AIM OF THE TASK
Retype, without any change, the first line of the records and every line after it through the one containing "13: (395, 148, 0.24)".
--- MATERIAL FOR THIS TASK ---
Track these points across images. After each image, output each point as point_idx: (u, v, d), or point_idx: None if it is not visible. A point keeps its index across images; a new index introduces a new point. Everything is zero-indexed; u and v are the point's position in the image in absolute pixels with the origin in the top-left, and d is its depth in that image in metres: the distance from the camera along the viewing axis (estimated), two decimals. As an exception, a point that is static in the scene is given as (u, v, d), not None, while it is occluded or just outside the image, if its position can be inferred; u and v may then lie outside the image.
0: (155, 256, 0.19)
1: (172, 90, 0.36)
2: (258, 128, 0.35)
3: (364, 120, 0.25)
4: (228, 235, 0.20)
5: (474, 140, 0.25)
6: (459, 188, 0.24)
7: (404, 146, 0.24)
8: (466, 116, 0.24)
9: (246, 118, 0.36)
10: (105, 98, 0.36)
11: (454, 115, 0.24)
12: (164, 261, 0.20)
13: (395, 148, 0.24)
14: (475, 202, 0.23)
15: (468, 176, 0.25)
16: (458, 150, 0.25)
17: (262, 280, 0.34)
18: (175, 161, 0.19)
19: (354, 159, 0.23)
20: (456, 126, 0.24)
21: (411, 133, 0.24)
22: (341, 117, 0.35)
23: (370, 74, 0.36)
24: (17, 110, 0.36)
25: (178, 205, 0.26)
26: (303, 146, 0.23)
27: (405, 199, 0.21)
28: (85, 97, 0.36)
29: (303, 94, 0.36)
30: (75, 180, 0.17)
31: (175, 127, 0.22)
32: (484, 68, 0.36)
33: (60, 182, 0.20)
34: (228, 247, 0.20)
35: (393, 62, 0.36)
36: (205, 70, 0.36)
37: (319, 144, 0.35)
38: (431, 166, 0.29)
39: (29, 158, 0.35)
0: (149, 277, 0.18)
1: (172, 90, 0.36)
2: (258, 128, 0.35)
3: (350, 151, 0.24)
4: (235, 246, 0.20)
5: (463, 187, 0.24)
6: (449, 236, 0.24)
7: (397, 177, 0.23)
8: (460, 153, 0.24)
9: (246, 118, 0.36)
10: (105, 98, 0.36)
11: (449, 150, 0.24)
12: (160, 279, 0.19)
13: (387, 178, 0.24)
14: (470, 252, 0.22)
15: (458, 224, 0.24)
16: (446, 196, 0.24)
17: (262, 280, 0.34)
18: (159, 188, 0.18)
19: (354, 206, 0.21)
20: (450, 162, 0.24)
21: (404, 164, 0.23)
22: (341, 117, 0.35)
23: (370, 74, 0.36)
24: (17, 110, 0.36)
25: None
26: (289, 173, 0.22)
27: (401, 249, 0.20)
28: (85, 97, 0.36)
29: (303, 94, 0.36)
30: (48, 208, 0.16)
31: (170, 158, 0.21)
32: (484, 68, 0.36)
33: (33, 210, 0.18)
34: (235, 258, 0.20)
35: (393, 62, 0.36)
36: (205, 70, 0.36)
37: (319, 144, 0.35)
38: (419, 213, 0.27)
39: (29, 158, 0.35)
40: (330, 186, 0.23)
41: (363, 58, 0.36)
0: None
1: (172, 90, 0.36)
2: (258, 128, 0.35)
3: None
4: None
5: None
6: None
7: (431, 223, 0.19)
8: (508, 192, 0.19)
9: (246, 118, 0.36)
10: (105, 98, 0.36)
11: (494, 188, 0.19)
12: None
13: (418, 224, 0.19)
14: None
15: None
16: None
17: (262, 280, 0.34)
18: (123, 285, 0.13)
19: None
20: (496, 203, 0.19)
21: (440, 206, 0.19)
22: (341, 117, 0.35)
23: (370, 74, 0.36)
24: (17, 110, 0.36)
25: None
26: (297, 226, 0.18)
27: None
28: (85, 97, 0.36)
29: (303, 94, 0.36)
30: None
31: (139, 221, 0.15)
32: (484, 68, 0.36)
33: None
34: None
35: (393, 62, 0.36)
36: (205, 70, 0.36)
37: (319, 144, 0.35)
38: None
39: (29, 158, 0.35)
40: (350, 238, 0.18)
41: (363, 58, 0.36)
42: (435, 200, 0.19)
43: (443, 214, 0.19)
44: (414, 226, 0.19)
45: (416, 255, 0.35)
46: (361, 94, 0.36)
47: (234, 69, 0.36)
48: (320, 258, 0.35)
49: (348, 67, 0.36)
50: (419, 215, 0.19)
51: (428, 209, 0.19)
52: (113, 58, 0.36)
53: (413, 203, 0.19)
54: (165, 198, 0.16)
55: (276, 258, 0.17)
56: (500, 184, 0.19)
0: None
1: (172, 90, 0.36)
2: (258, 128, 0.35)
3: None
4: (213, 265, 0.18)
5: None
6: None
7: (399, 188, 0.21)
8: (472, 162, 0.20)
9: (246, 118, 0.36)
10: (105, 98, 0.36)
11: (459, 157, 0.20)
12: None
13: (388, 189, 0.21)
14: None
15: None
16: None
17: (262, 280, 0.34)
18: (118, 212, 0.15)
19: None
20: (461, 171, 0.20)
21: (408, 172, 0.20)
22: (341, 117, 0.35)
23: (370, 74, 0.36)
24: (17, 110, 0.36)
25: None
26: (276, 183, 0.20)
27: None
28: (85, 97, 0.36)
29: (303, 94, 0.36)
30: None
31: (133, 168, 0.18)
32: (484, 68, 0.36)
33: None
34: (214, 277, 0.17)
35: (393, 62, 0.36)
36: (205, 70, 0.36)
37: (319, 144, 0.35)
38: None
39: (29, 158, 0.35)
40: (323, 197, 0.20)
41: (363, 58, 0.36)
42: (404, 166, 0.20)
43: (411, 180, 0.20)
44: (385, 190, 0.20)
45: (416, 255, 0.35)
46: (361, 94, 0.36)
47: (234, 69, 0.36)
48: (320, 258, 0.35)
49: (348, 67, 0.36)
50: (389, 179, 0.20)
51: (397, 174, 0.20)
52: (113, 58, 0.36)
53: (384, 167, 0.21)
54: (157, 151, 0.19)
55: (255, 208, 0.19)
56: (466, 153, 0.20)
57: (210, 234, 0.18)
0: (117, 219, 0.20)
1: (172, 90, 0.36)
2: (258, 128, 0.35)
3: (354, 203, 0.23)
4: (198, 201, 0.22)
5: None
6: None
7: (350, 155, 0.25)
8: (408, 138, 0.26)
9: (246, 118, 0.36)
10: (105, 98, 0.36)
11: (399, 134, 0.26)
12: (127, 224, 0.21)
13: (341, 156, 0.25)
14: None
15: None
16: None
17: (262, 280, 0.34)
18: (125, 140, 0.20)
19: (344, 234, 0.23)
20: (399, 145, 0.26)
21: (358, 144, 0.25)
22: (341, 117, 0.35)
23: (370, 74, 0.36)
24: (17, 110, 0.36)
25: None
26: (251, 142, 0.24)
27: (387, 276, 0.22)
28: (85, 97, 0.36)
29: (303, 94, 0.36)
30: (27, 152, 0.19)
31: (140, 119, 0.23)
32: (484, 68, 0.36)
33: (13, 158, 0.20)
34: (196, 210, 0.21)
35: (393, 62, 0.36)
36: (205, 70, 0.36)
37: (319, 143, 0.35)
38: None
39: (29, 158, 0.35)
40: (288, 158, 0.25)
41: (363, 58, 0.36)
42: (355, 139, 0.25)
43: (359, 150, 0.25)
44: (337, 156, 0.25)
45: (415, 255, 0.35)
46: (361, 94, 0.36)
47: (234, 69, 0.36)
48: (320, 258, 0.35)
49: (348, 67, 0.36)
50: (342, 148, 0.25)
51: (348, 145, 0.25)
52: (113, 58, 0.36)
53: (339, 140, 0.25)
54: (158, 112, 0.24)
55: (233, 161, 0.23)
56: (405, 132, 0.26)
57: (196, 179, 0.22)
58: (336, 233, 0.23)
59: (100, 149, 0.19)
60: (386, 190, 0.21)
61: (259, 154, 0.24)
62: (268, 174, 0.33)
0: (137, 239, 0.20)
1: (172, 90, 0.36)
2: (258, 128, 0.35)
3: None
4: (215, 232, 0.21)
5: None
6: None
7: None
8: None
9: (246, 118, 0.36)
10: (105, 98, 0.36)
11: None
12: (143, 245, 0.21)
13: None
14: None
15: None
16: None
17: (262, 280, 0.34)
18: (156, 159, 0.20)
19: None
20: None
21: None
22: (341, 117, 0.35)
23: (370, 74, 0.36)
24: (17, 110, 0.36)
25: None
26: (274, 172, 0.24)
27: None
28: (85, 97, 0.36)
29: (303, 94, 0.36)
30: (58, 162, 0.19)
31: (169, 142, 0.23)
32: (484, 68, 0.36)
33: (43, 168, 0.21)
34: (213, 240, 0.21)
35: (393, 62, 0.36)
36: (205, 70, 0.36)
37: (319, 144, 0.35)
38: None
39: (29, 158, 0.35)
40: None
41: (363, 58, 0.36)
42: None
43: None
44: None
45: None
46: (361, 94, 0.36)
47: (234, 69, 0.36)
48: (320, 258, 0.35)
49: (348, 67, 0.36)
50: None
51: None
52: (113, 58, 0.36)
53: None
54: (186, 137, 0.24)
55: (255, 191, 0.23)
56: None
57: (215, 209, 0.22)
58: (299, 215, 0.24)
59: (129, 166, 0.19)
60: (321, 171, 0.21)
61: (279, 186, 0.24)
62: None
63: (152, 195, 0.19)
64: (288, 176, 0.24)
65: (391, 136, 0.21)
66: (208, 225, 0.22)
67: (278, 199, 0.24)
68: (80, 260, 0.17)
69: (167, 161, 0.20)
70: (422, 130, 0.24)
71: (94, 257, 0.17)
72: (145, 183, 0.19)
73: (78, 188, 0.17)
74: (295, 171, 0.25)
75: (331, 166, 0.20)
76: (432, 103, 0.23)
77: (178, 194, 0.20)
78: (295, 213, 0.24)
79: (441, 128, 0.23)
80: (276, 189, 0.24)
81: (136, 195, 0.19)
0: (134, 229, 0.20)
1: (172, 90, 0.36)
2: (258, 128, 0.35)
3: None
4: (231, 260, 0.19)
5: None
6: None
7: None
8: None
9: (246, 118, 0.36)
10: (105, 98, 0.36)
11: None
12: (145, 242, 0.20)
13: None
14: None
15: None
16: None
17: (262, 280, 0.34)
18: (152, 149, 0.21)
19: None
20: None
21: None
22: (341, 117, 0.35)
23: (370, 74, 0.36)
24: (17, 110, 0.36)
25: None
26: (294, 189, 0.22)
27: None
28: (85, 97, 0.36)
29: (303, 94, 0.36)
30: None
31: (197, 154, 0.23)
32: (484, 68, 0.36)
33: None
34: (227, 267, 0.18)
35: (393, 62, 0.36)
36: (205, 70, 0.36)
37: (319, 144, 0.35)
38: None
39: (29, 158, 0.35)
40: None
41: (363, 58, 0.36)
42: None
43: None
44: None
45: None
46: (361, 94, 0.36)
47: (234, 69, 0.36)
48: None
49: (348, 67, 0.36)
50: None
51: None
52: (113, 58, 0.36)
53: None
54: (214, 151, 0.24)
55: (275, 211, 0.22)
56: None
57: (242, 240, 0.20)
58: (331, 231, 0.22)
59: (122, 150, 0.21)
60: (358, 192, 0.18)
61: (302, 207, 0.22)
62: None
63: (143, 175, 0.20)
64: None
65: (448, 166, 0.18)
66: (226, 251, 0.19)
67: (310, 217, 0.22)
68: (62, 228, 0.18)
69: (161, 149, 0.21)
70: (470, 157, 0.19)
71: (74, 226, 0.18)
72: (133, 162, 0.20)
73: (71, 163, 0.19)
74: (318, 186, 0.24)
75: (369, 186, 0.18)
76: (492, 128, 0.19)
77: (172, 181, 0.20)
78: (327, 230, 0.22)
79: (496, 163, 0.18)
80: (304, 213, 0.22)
---
EXPECTED ANSWER
Track these points across images. After each image, output each point as point_idx: (u, v, d), or point_idx: None if it is not visible. A point keeps its index across images; a new index introduces a new point. Everything is zero-indexed; u and v are the point's position in the image in absolute pixels with the origin in the top-left, and d is its depth in that image in metres: the distance from the camera along the viewing axis (estimated), two decimals. As an exception, a point that is static in the scene is given as (u, v, d), not None, while it is occluded or just outside the image, if its position can be inferred; u and v may then lie outside the image.
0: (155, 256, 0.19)
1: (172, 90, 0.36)
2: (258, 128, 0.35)
3: (364, 120, 0.25)
4: (228, 235, 0.20)
5: (474, 140, 0.25)
6: (459, 188, 0.24)
7: (404, 146, 0.24)
8: (466, 116, 0.24)
9: (246, 118, 0.36)
10: (105, 98, 0.36)
11: (454, 115, 0.24)
12: (164, 261, 0.20)
13: (395, 148, 0.24)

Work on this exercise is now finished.